Notre univers à nous repose aussi dans la perle creuse d’une princesse géante que nous ne voyons pas à cause de son immensité. Comme nous sommes grands et comme nous sommes petits ! Lequel des deux, en vérité, et combien y a-t-il de princesses qui dorment ?
LA RUE DU CHAGRIN
Cette rue, cette rue si courte, avec ses tamariniers par-dessus les murs qui faisaient une ombre bleuâtre, je l’appelais la rue de la félicité.
Je la franchissais d’un seul élan et j’arrachais avec la main une touffe de feuillage que j’éparpillais derrière moi.

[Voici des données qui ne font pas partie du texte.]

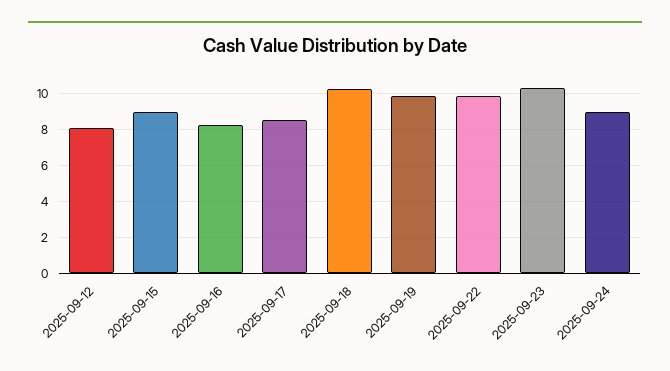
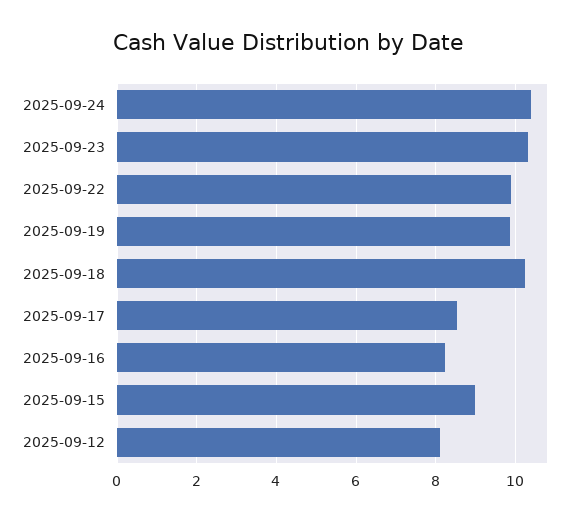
  {
    "2025-09-12": 8.2,
    "2025-09-15": 9,
    "2025-09-16": 8.2,
    "2025-09-17": 8.6,
    "2025-09-18": 10.2,
    "2025-09-19": 9.8,
    "2025-09-22": 9.8,
    "2025-09-23": 10.4,
-   "2025-09-24": 9
+   "2025-09-24": 10.4
  }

Ta maison était à droite, une petite maison avec un toit bas et une porte en ébène noir et j’appelais cette maison la maison du bonheur.
La chambre où tu reposais sous la moustiquaire avait des carrelages de couleurs et j’y avais vécu tellement d’heures d’ivresse que je l’appelais la chambre des souvenirs.
A droite est toujours ta petite maison. Les tamariniers font une ombre bleuâtre. Mais la rue est interminable, et je l’appelle la rue du chagrin.
LE JEUNE HOMME DU CRÉPUSCULE
Le jeune homme que j’avais vu passer avait un turban couleur de safran et une robe blanche serrée à la taille par une cordelière d’or.